▶ [TASK GOAL]:
Once the line with "[458,323,485,332] Local -> (643, 416) none" is found in the data, output it and each following line exactly, up to and including the line with "[169,263,219,272] server. ->", and nothing before or after.

(Dataset records)
[Start of section]

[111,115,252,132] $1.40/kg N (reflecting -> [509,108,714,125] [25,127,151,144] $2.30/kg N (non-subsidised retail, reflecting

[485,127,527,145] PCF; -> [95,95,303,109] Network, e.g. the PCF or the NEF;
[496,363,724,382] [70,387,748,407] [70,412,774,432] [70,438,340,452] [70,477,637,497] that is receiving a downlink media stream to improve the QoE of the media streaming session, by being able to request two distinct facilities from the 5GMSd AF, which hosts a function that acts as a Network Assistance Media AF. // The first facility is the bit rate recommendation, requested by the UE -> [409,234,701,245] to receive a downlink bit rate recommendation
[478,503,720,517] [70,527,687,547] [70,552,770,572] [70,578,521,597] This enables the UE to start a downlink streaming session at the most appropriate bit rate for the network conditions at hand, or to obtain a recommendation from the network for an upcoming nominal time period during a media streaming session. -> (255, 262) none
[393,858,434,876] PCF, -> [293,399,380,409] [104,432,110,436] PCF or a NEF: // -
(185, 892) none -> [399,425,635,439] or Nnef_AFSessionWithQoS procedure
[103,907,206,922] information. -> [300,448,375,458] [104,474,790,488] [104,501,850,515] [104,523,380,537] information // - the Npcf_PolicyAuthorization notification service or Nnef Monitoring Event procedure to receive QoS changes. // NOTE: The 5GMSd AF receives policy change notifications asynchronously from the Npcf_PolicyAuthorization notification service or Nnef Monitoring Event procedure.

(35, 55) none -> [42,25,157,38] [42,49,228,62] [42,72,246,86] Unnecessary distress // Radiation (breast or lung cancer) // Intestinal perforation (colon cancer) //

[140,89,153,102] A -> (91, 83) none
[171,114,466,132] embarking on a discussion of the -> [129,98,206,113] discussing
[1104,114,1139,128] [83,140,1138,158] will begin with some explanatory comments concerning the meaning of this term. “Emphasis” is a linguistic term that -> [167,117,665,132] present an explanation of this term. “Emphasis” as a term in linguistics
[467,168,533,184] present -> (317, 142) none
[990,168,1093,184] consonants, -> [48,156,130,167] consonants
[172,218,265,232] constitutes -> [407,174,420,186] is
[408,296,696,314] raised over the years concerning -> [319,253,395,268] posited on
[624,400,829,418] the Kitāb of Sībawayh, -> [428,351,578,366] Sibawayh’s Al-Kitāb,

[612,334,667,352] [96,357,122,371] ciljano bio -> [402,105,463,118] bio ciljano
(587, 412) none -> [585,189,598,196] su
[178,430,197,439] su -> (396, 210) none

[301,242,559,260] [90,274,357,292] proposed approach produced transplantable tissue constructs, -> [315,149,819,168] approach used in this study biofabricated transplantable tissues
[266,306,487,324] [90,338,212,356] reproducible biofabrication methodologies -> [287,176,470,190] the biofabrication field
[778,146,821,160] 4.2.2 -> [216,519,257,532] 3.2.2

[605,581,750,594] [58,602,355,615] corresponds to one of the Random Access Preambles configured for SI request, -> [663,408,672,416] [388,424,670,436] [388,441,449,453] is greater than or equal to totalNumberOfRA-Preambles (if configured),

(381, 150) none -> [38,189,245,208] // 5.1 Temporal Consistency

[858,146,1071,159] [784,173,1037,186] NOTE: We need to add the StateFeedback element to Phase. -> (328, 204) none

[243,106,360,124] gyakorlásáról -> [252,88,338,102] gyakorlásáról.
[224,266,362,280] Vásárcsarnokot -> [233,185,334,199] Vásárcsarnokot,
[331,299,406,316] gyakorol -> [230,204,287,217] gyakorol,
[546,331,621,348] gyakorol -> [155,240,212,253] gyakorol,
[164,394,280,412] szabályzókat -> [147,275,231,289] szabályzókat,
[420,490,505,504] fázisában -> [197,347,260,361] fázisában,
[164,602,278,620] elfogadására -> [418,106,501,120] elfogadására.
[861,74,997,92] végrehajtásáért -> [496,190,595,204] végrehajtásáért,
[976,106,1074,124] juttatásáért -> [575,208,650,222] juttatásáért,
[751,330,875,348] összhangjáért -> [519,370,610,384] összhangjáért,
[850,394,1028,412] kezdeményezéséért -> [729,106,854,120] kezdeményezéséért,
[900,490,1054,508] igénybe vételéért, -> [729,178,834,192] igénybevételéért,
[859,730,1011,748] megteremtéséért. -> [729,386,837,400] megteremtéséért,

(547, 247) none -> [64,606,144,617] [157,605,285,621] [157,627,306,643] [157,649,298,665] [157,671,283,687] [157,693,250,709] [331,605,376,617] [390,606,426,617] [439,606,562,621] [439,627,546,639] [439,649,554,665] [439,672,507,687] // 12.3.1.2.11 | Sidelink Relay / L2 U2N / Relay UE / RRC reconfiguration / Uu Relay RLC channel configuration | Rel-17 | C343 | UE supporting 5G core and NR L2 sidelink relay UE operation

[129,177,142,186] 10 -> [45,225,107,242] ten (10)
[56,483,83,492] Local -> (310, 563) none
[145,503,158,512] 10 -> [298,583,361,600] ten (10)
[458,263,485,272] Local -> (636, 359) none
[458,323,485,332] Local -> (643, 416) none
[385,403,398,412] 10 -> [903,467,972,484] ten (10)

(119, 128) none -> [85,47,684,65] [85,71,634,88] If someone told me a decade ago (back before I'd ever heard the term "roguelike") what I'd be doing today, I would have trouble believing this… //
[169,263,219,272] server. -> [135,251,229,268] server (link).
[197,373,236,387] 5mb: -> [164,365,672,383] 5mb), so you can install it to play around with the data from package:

[End of section]

▶ [RESULT OF THE EXERCISE]:
[458,323,485,332] Local -> (643, 416) none
[385,403,398,412] 10 -> [903,467,972,484] ten (10)

(119, 128) none -> [85,47,684,65] [85,71,634,88] If someone told me a decade ago (back before I'd ever heard the term "roguelike") what I'd be doing today, I would have trouble believing this… //
[169,263,219,272] server. -> [135,251,229,268] server (link).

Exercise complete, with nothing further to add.